You will have another course to attend that will include information on developing a budget, using credit and managing money — afterward, your debt will be discharged.
Cost: A Chapter 7 bankruptcy needs to be paid for upfront by the debtor. It is generally a flat rate and may be contingent on the complexity of your debt structure as well as the market in which the attorney is operating.
A Chapter 13 bankruptcy will last between three and five years, from start to finish. These processes are long and complex, so it’s strongly recommended that you use a lawyer. If you have a steady income, Chapter 13 bankruptcy allows you to keep property, like a house or car, that you might otherwise lose in Chapter 7. Chapter 13 develops a three-to-five year repayment plan for your debts.
The first step is to take a credit counseling course.
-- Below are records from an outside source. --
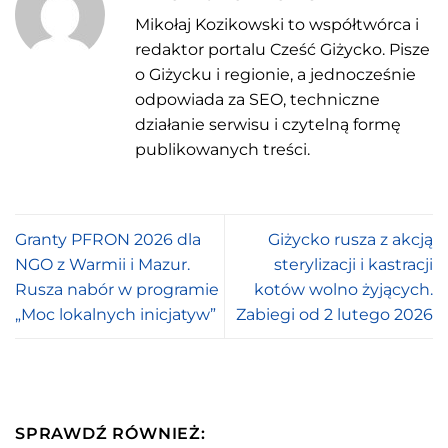
Mikołaj Kozikowski to współtwórca i
redaktor portalu Cześć Giżycko. Pisze
o Giżycku i regionie, a jednocześnie
odpowiada za SEO, techniczne
działanie serwisu i czytelną formę
publikowanych treści.
Granty PFRON 2026 dla
Giżycko rusza z akcją
NGO z Warmii i Mazur.
sterylizacji i kastracji
Rusza nabór w programie
kotów wolno żyjących.
„Moc lokalnych inicjatyw”
Zabiegi od 2 lutego 2026
SPRAWDŹ RÓWNIEŻ:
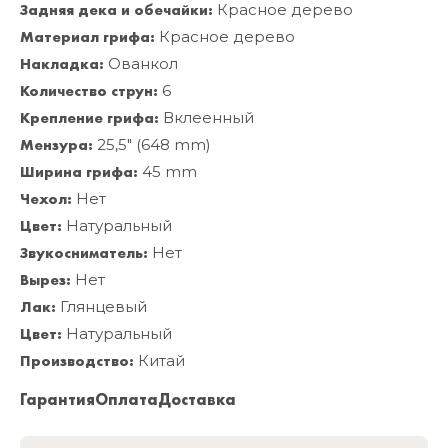
Задняя дека и обечайки:
Красное дерево
Материал грифа:
Красное дерево
Накладка:
Ованкол
Количество струн:
6
Крепление грифа:
Вклеенный
Мензура:
25,5" (648 mm)
Ширина грифа:
45 mm
Чехол:
Нет
Цвет:
Натуральный
Звукосниматель:
Нет
Вырез:
Нет
Лак:
Глянцевый
Цвет:
Натуральный
Производство:
Китай
Гарантия
Оплата
Доставка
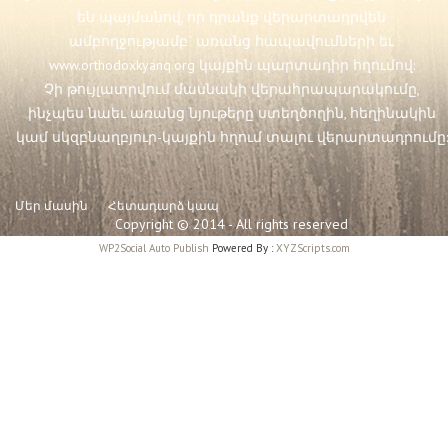
են պայմանով, որ դրանք վերարտադրվեն
ամբողջությամբ` առանց հապավումների եւ
www.orthodoxkyanq.org
կայքին պարտադիր հղումով:
Չի թույլատրվում մասնակի վերահրապարակումը,
ինչպես նաեւ առանց նյութերը ստեղծողին, հեղինակին
կամ սկզբնաղբյուր-կայքին հղում տալու վերարտադրումը:
Մեր մասին
Հետադարձ կապ
Copyright © 2014 - All rights reserved
WP2Social Auto Publish
Powered By :
XYZScripts.com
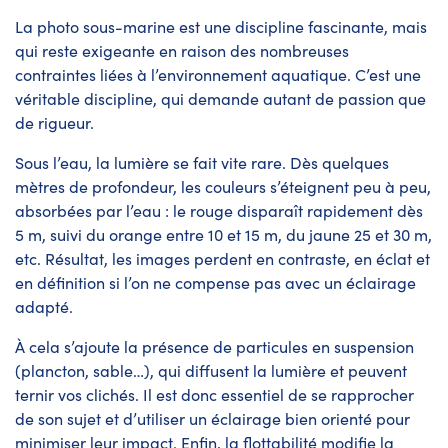
La photo sous-marine est une discipline fascinante, mais
qui reste exigeante en raison des nombreuses
contraintes liées à l’environnement aquatique. C’est une
véritable discipline, qui demande autant de passion que
de rigueur.
Sous l’eau, la lumière se fait vite rare. Dès quelques
mètres de profondeur, les couleurs s’éteignent peu à peu,
absorbées par l’eau : le rouge disparaît rapidement dès
5 m, suivi du orange entre 10 et 15 m, du jaune 25 et 30 m,
etc. Résultat, les images perdent en contraste, en éclat et
en définition si l’on ne compense pas avec un éclairage
adapté.
À cela s’ajoute la présence de particules en suspension
(plancton, sable…), qui diffusent la lumière et peuvent
ternir vos clichés. Il est donc essentiel de se rapprocher
de son sujet et d’utiliser un éclairage bien orienté pour
minimiser leur impact. Enfin, la flottabilité modifie la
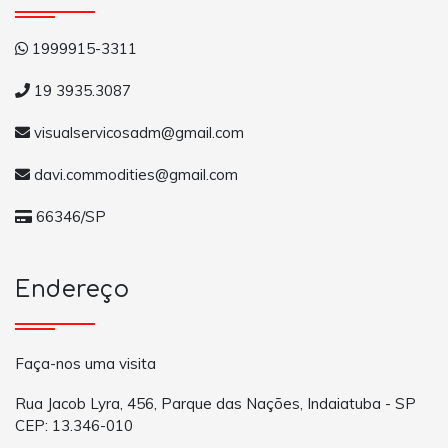
1999915-3311
19 3935.3087
visualservicosadm@gmail.com
davi.commodities@gmail.com
66346/SP
Endereço
Faça-nos uma visita
Rua Jacob Lyra, 456, Parque das Nações, Indaiatuba - SP
CEP: 13.346-010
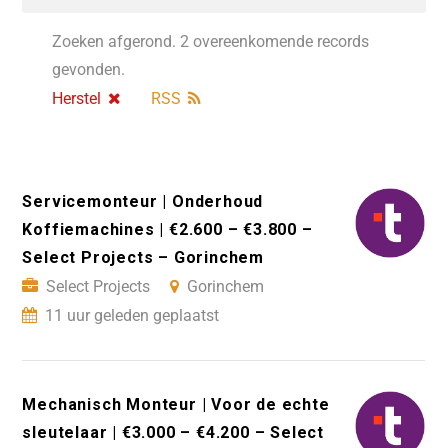
Zoeken afgerond. 2 overeenkomende records
gevonden.
Herstel
RSS
Servicemonteur | Onderhoud
Koffiemachines | €2.600 – €3.800 –
Select Projects – Gorinchem
Select Projects
Gorinchem
11 uur geleden geplaatst
Mechanisch Monteur | Voor de echte
sleutelaar | €3.000 – €4.200 – Select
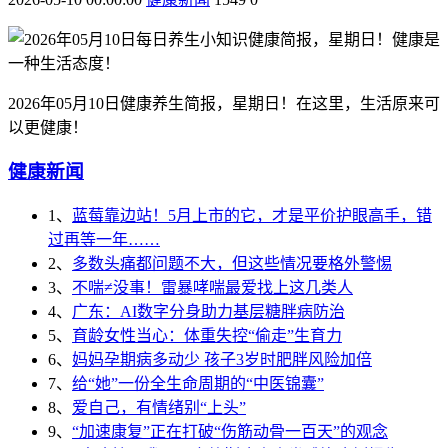
2026年05月10日健康养生简报，星期日！在这里，生活原来可
以更健康！
健康新闻
1、
蓝莓靠边站！5月上市的它，才是平价护眼高手，错
过再等一年……
2、
多数头痛都问题不大，但这些情况要格外警惕
3、
不喘≠没事！雷暴哮喘最爱找上这几类人
4、
广东：AI数字分身助力基层糖胖病防治
5、
育龄女性当心：体重失控“偷走”生育力
6、
妈妈孕期病多动少 孩子3岁时肥胖风险加倍
7、
给“她”一份全生命周期的“中医锦囊”
8、
爱自己，有情绪别“上头”
9、
“加速康复”正在打破“伤筋动骨一百天”的观念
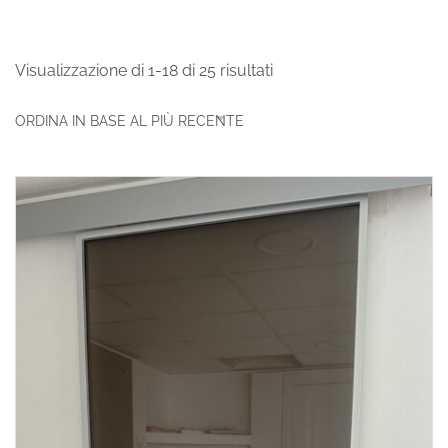
Visualizzazione di 1-18 di 25 risultati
Afterward, you or your attorney will prepare and file a bankruptcy petition and paperwork that includes a list of your creditors, a summary of your assets and liabilities and your Chapter 13 repayment plan; you will also need to provide your most recent tax returns.
The court will later appoint a trustee to administer your case and a stay on collections will take effect — this means that certain creditors won’t be able to proceed with lawsuits against you, call you for repayment or garnish your wages. You’ll begin making payments for a month after you file the paperwork. In addition, like Chapter 7, Chapter 13 also requires a 341 meeting.
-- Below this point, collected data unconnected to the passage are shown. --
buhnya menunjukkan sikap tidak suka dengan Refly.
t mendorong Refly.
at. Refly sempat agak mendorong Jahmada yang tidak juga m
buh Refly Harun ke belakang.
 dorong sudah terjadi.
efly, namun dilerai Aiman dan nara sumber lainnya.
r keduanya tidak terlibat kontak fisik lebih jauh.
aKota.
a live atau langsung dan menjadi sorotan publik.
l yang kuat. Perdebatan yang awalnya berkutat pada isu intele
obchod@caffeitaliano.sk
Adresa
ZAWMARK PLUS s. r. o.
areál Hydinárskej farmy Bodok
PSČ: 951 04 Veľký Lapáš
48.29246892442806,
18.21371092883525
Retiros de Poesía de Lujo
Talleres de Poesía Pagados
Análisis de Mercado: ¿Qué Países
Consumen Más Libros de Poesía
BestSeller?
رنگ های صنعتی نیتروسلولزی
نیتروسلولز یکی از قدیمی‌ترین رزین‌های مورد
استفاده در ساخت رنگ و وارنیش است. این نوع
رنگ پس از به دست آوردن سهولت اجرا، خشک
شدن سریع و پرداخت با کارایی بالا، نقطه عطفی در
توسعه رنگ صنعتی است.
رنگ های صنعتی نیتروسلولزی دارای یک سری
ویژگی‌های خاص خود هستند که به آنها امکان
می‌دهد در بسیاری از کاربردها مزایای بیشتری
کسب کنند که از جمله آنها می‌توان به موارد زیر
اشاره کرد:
You or your lawyer must attend a confirmation hearing where objections to your plan either by the trustee or the creditors will be addressed and eventually your plan for repayment will get confirmed.
Your creditors will also file proof of claim so that they can get repaid; it is at this point that you can object to the claim if you feel it is unfair.
The repayment period begins when you start to comply with your plan’s requirements and payments; this is the longest portion of the bankruptcy. If required by your plan, you may also have to submit documents to the court like income and expense statements.
Exactly as in Chapter 7, you’ll have another course to attend that goes over budgeting, using credit and managing money. Afterward, your debts may be discharged and your case closed.
Cost: There are two ways an attorney can charge you for handling your Chapter 13. It may be a “no look” fee, a flat fee set up by the district in your state, or they can bill you hourly. Your payment to your attorney can be worked into your Chapter 13 repayment plan.
Filing for bankruptcy is a big decision, and in the end you’re the only one who will know what’s right for you.
Bankruptcy can be not only a long process, but also a very emotional one for those seeking to discharge debts.
Do your research, evaluate all of your options, and then make the decision that most helps you reach your personal goals.
Looking into your options sooner rather than later may help you shore up your financial future and lose less in the long term.